Why we built Vetta Camp
Most twenty somethings building something today have a phone full of mentors and zero compass.
They've watched every Hormozi video. They've read every Brunson book. They've taken three courses, started a Shopify store, dabbled in crypto, and still don't know what to actually do on Monday morning. The noise is winning. Their motivation is leaking. Their twenties are running out.
We've seen it up close because we lived it.
Dr. B spent 30 years building. He survived a four day paralysis on a football field at the start of his life as a man. He survived a $30 million real estate development lawsuit at the peak of his career. He survived a health collapse that nearly took him out of the game. Two high seven figure exits later, what he knows is not what's on most consultants' resumes. It's what nobody talks about because nobody else lived it.
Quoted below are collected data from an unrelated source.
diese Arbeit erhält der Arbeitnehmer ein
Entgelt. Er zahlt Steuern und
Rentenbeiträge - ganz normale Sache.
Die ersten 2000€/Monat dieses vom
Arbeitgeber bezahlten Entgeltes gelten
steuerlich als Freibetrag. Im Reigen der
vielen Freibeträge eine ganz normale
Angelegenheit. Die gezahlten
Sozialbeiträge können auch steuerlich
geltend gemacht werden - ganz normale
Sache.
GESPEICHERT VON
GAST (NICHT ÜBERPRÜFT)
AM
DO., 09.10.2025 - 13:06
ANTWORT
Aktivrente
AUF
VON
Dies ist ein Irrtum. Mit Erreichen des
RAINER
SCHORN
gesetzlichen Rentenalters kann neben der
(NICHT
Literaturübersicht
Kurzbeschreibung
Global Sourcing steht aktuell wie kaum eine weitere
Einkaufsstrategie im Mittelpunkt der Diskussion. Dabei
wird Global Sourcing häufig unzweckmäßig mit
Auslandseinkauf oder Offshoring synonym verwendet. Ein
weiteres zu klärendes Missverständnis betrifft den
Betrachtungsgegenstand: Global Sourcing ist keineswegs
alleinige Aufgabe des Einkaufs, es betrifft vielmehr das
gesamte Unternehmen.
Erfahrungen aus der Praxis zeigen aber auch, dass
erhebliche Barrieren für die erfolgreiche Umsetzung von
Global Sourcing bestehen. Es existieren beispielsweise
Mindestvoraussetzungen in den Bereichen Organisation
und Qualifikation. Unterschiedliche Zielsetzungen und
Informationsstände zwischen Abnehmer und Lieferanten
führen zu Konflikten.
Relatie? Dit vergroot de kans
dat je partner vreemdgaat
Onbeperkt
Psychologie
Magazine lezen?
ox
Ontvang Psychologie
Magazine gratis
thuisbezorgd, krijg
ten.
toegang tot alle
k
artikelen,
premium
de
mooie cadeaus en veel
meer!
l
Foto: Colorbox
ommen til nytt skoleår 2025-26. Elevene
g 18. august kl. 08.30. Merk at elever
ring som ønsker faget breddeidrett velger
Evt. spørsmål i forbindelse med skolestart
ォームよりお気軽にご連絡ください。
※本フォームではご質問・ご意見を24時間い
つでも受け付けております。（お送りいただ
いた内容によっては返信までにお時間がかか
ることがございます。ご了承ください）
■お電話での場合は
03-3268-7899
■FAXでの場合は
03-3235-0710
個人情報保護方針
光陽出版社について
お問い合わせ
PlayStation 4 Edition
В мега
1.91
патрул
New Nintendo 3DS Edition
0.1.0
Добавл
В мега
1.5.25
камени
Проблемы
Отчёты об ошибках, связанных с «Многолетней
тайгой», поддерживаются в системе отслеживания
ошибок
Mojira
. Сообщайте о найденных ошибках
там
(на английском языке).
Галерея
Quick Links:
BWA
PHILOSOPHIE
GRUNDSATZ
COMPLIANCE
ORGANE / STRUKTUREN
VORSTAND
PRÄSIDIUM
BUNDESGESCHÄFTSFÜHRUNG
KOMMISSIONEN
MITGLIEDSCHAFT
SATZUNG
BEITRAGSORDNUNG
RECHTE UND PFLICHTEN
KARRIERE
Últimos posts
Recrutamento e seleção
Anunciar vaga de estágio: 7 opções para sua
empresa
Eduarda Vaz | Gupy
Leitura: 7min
Braxton grew up watching it all. He went on to ring the Wall Street bell at 23, run one of the largest Facebook ad accounts in history, and train under the biggest names in the game since he was 14. He also went through his own recovery and rebuilt his life from the inside out.
Two climbs. Same mountain. Same lessons learned the hard way.
Vetta Camp exists because nobody told either of us the things we wish someone had. We're saying them now, to the next generation, before they spend their twenties learning the slow and expensive way.
You don't need more tactics. You need to find your signal. Then you start the climb.